SOURCE TEXT ▸

○ ○ ○

This very well may not be the correct forum to post this sort of thing on but its a question that's baffled me for years.
I'm very well aware of how servers themselves work and am fairly well versed in most things computer.
Take serverfault.com for example.
I type http://www.serverfault.com/ into my browsers address bar. At that point my computer performs a reverse dns lookup to get the IP address.
I know that the dns information is located on a DNS server, but how does my computer know where to immediately look for that? Are there DNS servers at fixed IP addresses that my computer automatically goes looking for?
Second, once my computer has the IP address of serverfault.com, it goes to (in my case) comcast to start making its way to serverfaults servers. How does that process work? When running a trace route to serverfault.com, it makes about 16 hops until it finds exactly what I'm looking for.
Obviously it cant make a direct connection to serverfault.com because that would take a direct physical route to the server but what controls the request through the network? What makes it take the route that I see in the trace route?
I know this question is insanely open but if I could at least get some links to outside sources or know what to search google for that would be immensely helpful.
(I'm late to this party but let's see what I can do w/ it anyway.)
You're asking about two distinctly different things-- name resolution via DNS and IP routing. Let's tackle them individually.
The DNS Part
Typically, client computers are informed of the IP addresses of the DNS servers they are to use by way of data in "options" given to them by their DHCP server (the server that provides a "lease" of an unused IP address for the client to use).

○ ○ ○

PROBLEM STATEMENT ▸ Print the passage of the DNS and routing thread from "Second, once my" to "be immensely helpful." word for word.

○ ○ ○

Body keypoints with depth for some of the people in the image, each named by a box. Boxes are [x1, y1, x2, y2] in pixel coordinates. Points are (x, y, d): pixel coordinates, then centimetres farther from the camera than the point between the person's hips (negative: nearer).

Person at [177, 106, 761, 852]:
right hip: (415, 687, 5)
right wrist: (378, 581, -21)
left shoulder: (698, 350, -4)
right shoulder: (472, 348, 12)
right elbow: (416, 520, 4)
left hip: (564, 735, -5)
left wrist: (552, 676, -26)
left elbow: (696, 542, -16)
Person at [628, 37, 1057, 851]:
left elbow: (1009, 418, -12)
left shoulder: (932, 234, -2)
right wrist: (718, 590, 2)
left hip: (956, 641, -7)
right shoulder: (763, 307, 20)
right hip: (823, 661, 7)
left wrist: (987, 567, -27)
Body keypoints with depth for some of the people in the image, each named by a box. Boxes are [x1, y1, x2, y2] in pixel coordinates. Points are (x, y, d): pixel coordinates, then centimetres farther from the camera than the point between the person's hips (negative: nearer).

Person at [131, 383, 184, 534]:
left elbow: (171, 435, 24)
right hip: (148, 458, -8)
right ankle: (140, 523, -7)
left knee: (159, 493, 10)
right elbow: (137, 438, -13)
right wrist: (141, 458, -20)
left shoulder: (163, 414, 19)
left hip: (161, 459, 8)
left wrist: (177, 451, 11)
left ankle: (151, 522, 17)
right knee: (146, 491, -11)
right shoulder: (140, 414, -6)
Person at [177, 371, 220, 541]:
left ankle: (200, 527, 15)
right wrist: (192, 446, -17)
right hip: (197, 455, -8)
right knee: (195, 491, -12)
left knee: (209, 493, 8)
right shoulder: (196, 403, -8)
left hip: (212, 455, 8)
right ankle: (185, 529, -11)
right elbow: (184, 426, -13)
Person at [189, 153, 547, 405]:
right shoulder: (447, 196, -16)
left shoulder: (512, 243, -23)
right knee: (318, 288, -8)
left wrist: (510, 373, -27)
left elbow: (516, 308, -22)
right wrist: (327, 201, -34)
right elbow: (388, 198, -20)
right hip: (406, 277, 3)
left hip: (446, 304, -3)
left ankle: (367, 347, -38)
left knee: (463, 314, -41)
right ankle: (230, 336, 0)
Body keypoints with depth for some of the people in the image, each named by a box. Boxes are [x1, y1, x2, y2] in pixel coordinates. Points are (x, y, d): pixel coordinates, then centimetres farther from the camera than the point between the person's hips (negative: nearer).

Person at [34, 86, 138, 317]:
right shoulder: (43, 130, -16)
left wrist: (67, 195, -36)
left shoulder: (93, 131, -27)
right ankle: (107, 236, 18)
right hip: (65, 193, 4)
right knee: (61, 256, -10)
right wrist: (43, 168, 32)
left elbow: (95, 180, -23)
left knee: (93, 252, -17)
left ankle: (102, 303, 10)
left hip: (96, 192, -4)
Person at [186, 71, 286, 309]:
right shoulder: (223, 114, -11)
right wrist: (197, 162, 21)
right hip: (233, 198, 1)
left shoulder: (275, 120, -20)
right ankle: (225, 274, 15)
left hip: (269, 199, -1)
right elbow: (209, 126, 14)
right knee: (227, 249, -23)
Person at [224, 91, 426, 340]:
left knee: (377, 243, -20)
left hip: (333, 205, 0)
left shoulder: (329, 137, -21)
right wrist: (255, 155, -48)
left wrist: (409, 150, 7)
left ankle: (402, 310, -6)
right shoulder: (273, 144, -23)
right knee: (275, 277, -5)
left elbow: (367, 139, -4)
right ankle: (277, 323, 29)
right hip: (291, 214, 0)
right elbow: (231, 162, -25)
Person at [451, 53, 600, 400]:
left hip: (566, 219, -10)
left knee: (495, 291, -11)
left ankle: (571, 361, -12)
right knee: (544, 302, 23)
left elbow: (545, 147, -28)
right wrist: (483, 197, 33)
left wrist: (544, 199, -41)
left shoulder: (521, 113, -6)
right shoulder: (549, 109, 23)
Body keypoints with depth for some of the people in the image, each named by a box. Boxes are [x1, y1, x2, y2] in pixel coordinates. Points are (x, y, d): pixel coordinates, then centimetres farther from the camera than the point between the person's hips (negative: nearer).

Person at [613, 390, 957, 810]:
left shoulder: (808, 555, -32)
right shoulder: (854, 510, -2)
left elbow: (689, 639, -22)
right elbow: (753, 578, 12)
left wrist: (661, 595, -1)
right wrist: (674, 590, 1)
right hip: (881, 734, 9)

○ ○ ○

WRITTEN SOLUTION ▸
Second, once my computer has the IP address of serverfault.com, it goes to (in my case) comcast to start making its way to serverfaults servers. How does that process work? When running a trace route to serverfault.com, it makes about 16 hops until it finds exactly what I'm looking for.
Obviously it cant make a direct connection to serverfault.com because that would take a direct physical route to the server but what controls the request through the network? What makes it take the route that I see in the trace route?
I know this question is insanely open but if I could at least get some links to outside sources or know what to search google for that would be immensely helpful.